My mother, now 90, grew up on North Avenue in Penn Yan, the oldest of ten children. A few years ago I interviewed her and her surviving siblings about what it was like to grow up in Penn Yan in the 1920s and 1930s. Among all their great memories of times, people, and places that have faded into local history were memories of Bachle’s. Bill and Audrus Bachle owned and operated a small Red & White grocery store down on the lower end of North Avenue, near the intersection of Main Street. The store was a part of their residence. My grandmother would call her shopping order in to Bachle’s. The clerk would fill the order and bag it. On paydays my grandfather, who worked at Walkerbilt, would go in and settle up his grocery bill with Bill Bachle. Often, the kids (my mother and her siblings) would walk down to the store to pick up the order called in by their mother. They remembered that they occasionally had to fight their way through some tough kids who lived down that way. They also remembered how friendly the Bachle’s were and what a great selection of penny candy they had. Two of my aunts worked for the Bachles for a while as clerks behind the counter.

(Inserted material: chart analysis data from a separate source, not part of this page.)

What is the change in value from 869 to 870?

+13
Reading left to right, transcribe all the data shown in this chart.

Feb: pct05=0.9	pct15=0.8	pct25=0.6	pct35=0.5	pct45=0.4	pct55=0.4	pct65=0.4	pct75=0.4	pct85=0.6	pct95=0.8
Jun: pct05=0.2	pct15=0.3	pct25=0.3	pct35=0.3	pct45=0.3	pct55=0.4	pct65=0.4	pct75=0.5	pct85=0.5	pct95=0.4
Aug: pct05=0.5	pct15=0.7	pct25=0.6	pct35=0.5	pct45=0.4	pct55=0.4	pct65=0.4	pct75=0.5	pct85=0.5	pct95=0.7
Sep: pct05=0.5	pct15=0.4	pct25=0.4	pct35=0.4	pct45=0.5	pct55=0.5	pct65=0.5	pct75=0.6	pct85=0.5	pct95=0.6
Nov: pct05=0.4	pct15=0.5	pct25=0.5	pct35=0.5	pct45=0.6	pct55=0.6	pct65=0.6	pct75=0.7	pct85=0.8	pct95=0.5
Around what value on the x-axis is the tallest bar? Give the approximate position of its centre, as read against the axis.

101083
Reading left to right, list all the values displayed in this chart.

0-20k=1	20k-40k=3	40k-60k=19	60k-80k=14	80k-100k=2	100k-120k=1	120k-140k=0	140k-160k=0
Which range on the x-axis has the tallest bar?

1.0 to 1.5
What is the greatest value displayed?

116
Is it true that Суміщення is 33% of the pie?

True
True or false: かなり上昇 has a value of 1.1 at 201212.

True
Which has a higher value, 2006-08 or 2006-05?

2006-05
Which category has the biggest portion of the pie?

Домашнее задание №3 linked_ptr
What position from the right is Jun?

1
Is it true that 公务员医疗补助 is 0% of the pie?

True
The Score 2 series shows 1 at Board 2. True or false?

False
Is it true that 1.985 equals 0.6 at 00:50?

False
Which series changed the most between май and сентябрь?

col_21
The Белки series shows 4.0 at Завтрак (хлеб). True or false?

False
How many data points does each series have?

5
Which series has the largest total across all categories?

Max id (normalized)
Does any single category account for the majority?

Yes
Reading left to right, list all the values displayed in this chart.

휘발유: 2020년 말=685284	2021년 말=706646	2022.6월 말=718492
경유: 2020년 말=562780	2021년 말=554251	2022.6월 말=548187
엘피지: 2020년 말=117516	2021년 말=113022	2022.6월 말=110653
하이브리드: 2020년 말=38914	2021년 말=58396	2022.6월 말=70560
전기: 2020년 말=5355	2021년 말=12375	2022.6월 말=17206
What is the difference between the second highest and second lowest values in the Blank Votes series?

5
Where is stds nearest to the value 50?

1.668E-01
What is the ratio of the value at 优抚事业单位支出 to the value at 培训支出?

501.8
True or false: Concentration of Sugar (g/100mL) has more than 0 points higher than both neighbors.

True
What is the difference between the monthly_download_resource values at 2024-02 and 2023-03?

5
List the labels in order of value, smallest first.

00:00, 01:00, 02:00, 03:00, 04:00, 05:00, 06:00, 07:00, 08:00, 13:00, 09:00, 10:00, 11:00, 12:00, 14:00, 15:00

In our own time there are four grocery stores in Penn Yan. I began to wonder how many existed in the village back in the 1930s. So I looked in the Penn Yan Village Directory for 1935. There were 28 grocery stores and/or meat markets listed. 19 of those were clustered within two blocks of The Four Corners, either on Main Street or Elm Street.....”downstreet” as people called it in those days. Of the 28, there were two large markets owned and operated by a national chain... the A&P Tea Stores, one on Main and the other on Elm. There were five Market Basket stores (all but one located “downstreet”) owned and operated by the Market Basket chain of Geneva. The remaining 21 were “Mom & Pop” stores, family owned and operated. Like the Bachles, the store was often also a part of their residence. Older residents of Penn Yan can remember Joe Barone’s store on Clinton Street near the railroad tracks, Abbott’s Red & White Market over on Lake Street, Pickett’s Market up on Liberty Street, John Horton’s Red & White on East Elm, Condella’s Market further down East Elm Street, Burt Harris’ Market out on East Main St., as well as the others. Most advertised that they would deliver groceries to your home. Some advertised to local farmers that they would buy their eggs and produce “in cash or trade”.

Since the 1950s we have lived in the age of the supermarkets. One by one, the Mom & Pop stores faced the inevitable and yielded to the competition. It’s hard to imagine a time when you would pick up the phone, give the operator a three digit phone number, dictate your shopping list to the clerk at the store, have them fill the order and bag it, ask to have the order delivered to your home, and tell them to put it on your tab and you’ll settle accounts at the end of the month. Try that at P & C.